In one of my high-class attempts to dismantle meat and bone, the knife slipped from my hands.  Coated with the glorified BBQ sauce, the knife flew through the air.  I caught it before it clattered onto the floor or somewhere else unseemly.  A bus boy walking by said “nice catch.”  I wanted to crawl under the table… especially when I found my future hubby wiping sauce off the arm of his white shirt.

But I digress…

Back to my original point; I am a klutz.  I will wear heels for the four days of the writers conference.  Yes, my feet will ache at the end of the day.  Yes, my knees will be stiff the next morning.  But what I am concerned about is literally tripping over my own two feet.

Or going to sit down at the table 1:1 with the agent I most want to represent my book, and falling flat on my face.  Or ass-up in the air with my unmentionables hanging out… (I’ve decided to torture myself further by wearing dresses.)

But then I ask myself:  Would that really be the worst thing that could happen?

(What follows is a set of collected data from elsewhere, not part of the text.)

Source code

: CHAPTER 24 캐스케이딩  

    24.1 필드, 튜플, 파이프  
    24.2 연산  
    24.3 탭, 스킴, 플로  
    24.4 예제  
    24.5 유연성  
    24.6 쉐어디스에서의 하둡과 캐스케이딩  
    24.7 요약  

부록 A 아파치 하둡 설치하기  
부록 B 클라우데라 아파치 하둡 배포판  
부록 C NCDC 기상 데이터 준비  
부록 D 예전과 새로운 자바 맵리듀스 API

My brother and sister-in-law asked how the agents would remember me.  I told them I had a business card I’d pass on, and a copy of the first chapter or two of my story upon request.  But then again, maybe pitching forward during my pitch, landing on their lap (or my butt or flat on my face) will help them remember me too.

Because whether or not they are interested in my story, they WILL remember me.  Whether they forgive this fall from grace and appreciate its humor remains to be seen.

But, really, would I want to work with someone who crossed me off their list just because I made a complete fool or myself?  I think I’d rather have an agent whose funny bone was tickled.  Who didn’t take him/herself so seriously.  Who appreciated my tripping didn’t trip up my pitch.

P.S.  It could be a great story…

* See my previous blog post, Born in My Heart: A Bittersweet Adoption Blessing

3 thoughts on “Pitching Forward in A Pitch?

  1. “Speed dating with an agent” is what I did, just like your friend. 🙂

    Well, I didn’t trip if that is what you’re asking. 😉

    It was a good experience for me. I got to practice my pitch, get agents input about it, handouts, and one of them told me to get some numbers about foster care and adoption (my memoir topic) and then send her a proposal.

    I was stressful! Having only three minutes with each agent is hard. You have to give your pitch succinctly and hope they are interested in both your topic and how you present yourself. I don’t think my winning personality could come out in three minutes! haha

    I would highly recommend it for anyone who wants to use an agent on their book publishing journey.

    Thanks for asking!


  2. So how did the pitch end up going? I have a friend who recently did one of those speed pitches at a writer’s conference. It sounded stressful! I get awkward and nervous when it comes to meeting people or even just making small talk that I’m impressed with anyone who gives a pitch like that a shot.